Wenn die beschwerdeführenden Parteien meinen, der Feststellungssenat habe es unterlassen, sich mit der Frage auseinanderzusetzen, ob die Voraussetzungen des § 2 Z 1 VerteilungsG DDR derzeit überhaupt noch gegeben seien, wo doch die DDR zum Entscheidungszeitpunkt gar nicht mehr bestanden habe, ist ihnen zu erwidern: Zwar ist in dieser Gesetzesstelle davon die Rede, daß Entschädigung für Vermögensverluste zu leisten ist, die dadurch erwachsen sind, daß das Vermögen in die ausschließliche Verfügungsgewalt der DDR gelangt ist. Diese Gesetzesstelle kann aber - ohne daß eine solche Auslegung willkürlich wäre - dahin verstanden werden, es komme nur darauf an, daß das Vermögen seinerzeit der DDR zugekommen ist.
Jedenfalls ginge die Erörterung der von den beschwerdeführenden Parteien relevierten Fragen über künftige mögliche Rechtsfolgen (Fragen, die nach deutschem Recht zu beantworten sind) weit über die gemäß § 13a AVG gebotene Manuduktion hinaus.

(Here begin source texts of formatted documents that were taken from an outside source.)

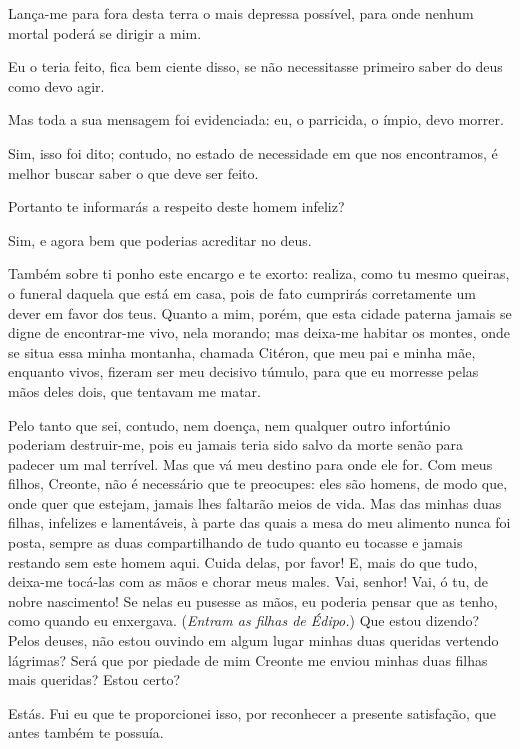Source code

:   Lança-me para fora desta terra o mais depressa possível, para onde
nenhum mortal poderá se dirigir a mim.

   Eu o teria feito, fica bem ciente disso, se não necessitasse primeiro
saber do deus como devo agir.

   Mas toda a sua mensagem foi evidenciada: eu, o parricida, o
ímpio, devo morrer.

   Sim, isso foi dito; contudo, no estado de necessidade em que nos
encontramos, é melhor buscar saber o que deve ser feito.

   Portanto te informarás a respeito deste homem infeliz?

   Sim, e agora bem que poderias acreditar no deus.

   Também sobre ti ponho este encargo e te exorto: realiza, como tu mesmo
queiras, o funeral daquela que está em casa, pois de fato cumprirás
corretamente um dever em favor dos teus. Quanto a mim, porém, que esta
cidade paterna jamais se digne de encontrar-me vivo, nela
morando; mas deixa-me habitar os montes, onde se situa essa minha
montanha, chamada Citéron, que meu pai e minha mãe, enquanto vivos,
fizeram ser meu decisivo túmulo, para que eu morresse pelas mãos deles
dois, que tentavam me matar.

Pelo tanto que sei, contudo, nem doença, nem qualquer outro infortúnio
poderiam destruir-me, pois eu jamais teria sido salvo da morte senão
para padecer um mal terrível. Mas que vá meu destino para onde ele for.
Com meus filhos, Creonte, não é necessário que te preocupes: eles
são homens, de modo que, onde quer que estejam, jamais lhes faltarão
meios de vida. Mas das minhas duas filhas, infelizes e lamentáveis, à
parte das quais a mesa do meu alimento nunca foi posta, sempre as duas
compartilhando de tudo quanto eu tocasse e jamais restando sem este
homem aqui. Cuida delas, por favor! E, mais do que tudo, deixa-me
tocá-las com as mãos e chorar meus males. Vai, senhor! Vai, ó tu, de
nobre nascimento! Se nelas eu pusesse as mãos, eu poderia pensar
que as tenho, como quando eu enxergava. (\emph{Entram as filhas de
Édipo.}) Que estou dizendo? Pelos deuses, não estou ouvindo em algum
lugar minhas duas queridas vertendo lágrimas? Será que por piedade de
mim Creonte me enviou minhas duas filhas mais queridas? Estou certo?

   Estás. Fui eu que te proporcionei isso, por reconhecer a presente
satisfação, que antes também te possuía.

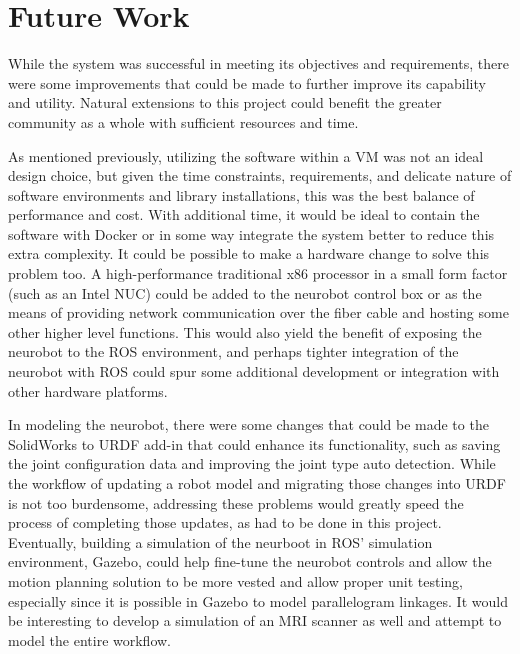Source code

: \documentclass[12pt]{report}
\begin{document}
\chapter{Future Work}
While the system was successful in meeting its objectives and requirements, there were some improvements that could be made to further improve its capability and utility. Natural extensions to this project could benefit the greater community as a whole with sufficient resources and time.

As mentioned previously, utilizing the software within a VM was not an ideal design choice, but given the time constraints, requirements, and delicate nature of software environments and library installations, this was the best balance of performance and cost. With additional time, it would be ideal to contain the software with Docker or in some way integrate the system better to reduce this extra complexity. It could be possible to make a hardware change to solve this problem too. A high-performance traditional x86 processor in a small form factor (such as an Intel NUC) could be added to the neurobot control box or as the means of providing network communication over the fiber cable and hosting some other higher level functions. This would also yield the benefit of exposing the neurobot to the ROS environment, and perhaps tighter integration of the neurobot with ROS could spur some additional development or integration with other hardware platforms.

In modeling the neurobot, there were some changes that could be made to the SolidWorks to URDF add-in that could enhance its functionality, such as saving the joint configuration data and improving the joint type auto detection. While the workflow of updating a robot model and migrating those changes into URDF is not too burdensome, addressing these problems would greatly speed the process of completing those updates, as had to be done in this project. Eventually, building a simulation of the neurboot in ROS' simulation environment, Gazebo, could help fine-tune the neurobot controls and allow the motion planning solution to be more vested and allow proper unit testing, especially since it is possible in Gazebo to model parallelogram linkages. It would be interesting to develop a simulation of an MRI scanner as well and attempt to model the entire workflow. 
\end{document}
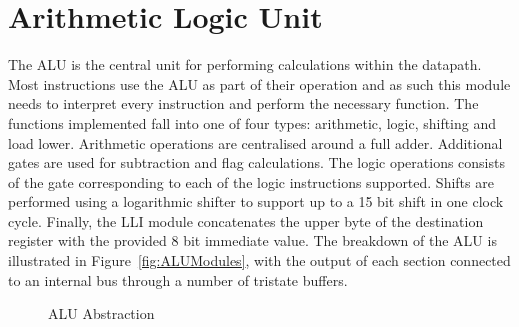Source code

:

\section{Arithmetic Logic Unit}\label{sect:design:alu}

The ALU is the central unit for performing calculations within the datapath. 
Most instructions use the ALU as part of their operation and as such this module needs to interpret every instruction and perform the necessary function. 
The functions implemented fall into one of four types: arithmetic, logic, shifting and load lower. 
Arithmetic operations are centralised around a full adder.
Additional gates are used for subtraction and flag calculations. %
The logic operations consists of the gate corresponding to each of the logic instructions supported. 
Shifts are performed using a logarithmic shifter to support up to a 15 bit shift in one clock cycle. 
Finally, the LLI module concatenates the upper byte of the destination register with the provided 8 bit immediate value. 
The breakdown of the ALU is illustrated in Figure~\ref{fig:ALUModules}, with the output of each section connected to an internal bus through a number of tristate buffers. 

\begin{figure}[h]
	\centering
	\caption{ALU Abstraction}
	\label{fig:ALUAbsract}
\end{figure}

4. Die Beschwerdeführerin zu B1023/91 macht in Ansehung des Vollzuges eine überlange Verfahrensdauer geltend, wodurch Art 6 EMRK, der ein Recht auf Entscheidung innerhalb einer angemessenen Frist einräume, verletzt worden sei. Hiezu genügt es darauf zu verweisen, daß Entschädigungsansprüche nach den Verteilungsgesetzen öffentlich-rechtlicher Natur, also keine civil rights iS des Art 6 EMRK sind (vgl. zB VfSlg. 6695/1972, 8786/1980, 9291/1981).
5. Das verfassungsgerichtliche Verfahren hat nicht ergeben, daß die beschwerdeführenden Parteien aus von ihnen nicht geltend gemachten Gründen in verfassungsgesetzlich gewährleisteten Rechten verletzt worden wären.
IV. 1. Die Beschwerden waren aus den oben zu III.A. und B. dargelegten Gründen abzuweisen.
2. Diese Entscheidung konnte gemäß § 19 Abs 4 erster Satz VerfGG ohne Durchführung einer mündlichen Verhandlung getroffen werden.